Air Vice Marshal John "Barron" Worrall, (9 April 1911 – 14 January 1988) was a Royal Air Force pilot who, during the Second World War, led No. 32 Squadron in the Battle of Britain, flying the Hawker Hurricane.

==RAF career==
===Early years===
Worrall joined the RAF in 1930 and was granted permanent status on 19 December 1931, in the rank of pilot officer. He represented the RAF College at Hockey. Worrall initially joined No. 1 Squadron, and then transferred to No. 208 Squadron on 28 February 1933. In 1936, he went to China, where he attended the School of Oriental Studies at Peking University.

===Second World War===
Worrall was recalled and posted to No. 32 Squadron RAF in May 1940. While based at Biggin Hill and Hawkinge, Worrall participated in the Battle of Britain, commanding No. 32 Squadron. Under his leadership, by the end of August 1940, No. 32 Squadron had claimed 71 enemy aircraft shot down for five pilots killed. By the end of August, No. 32 Squadron had destroyed 102 enemy aircraft. In early August 1940 Worrall was awarded the Distinguished Flying Cross (DFC).

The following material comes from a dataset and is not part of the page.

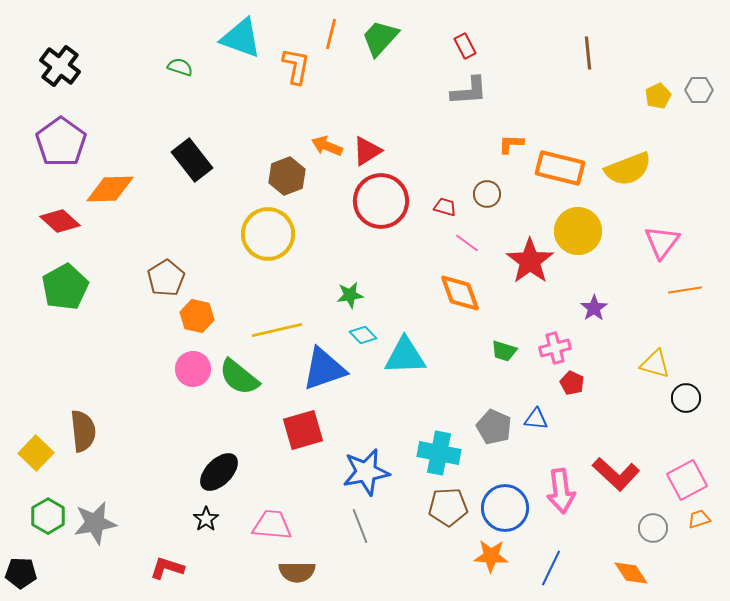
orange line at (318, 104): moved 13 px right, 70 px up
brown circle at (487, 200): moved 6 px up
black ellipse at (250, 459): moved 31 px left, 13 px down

Soon afterwards Worrall became a Fighter Controller at Biggin Hill's control room.

Worrall's only personal score was a half share, made on 31 August 1940. He was shot down only once on 20 July 1940, obliging him to a forced landing near Hawkinge in Hurricane Mk. I, N2532.

In March 1944 Wing Commander Worrall was Senior Air Staff Officer at Headquarters No. 216 Group.

===Post-war===
In July 1945, Worrall became Senior Personnel Staff Officer at Headquarters Transport Command. He continued to serve in the RAF after the war, rising to the rank of air vice marshal. He retired on 1 January 1963.

Following retirement from the RAF, Worrall became managing director of The Advertising Agency Poster Bureau Ltd in 1964 and 1965.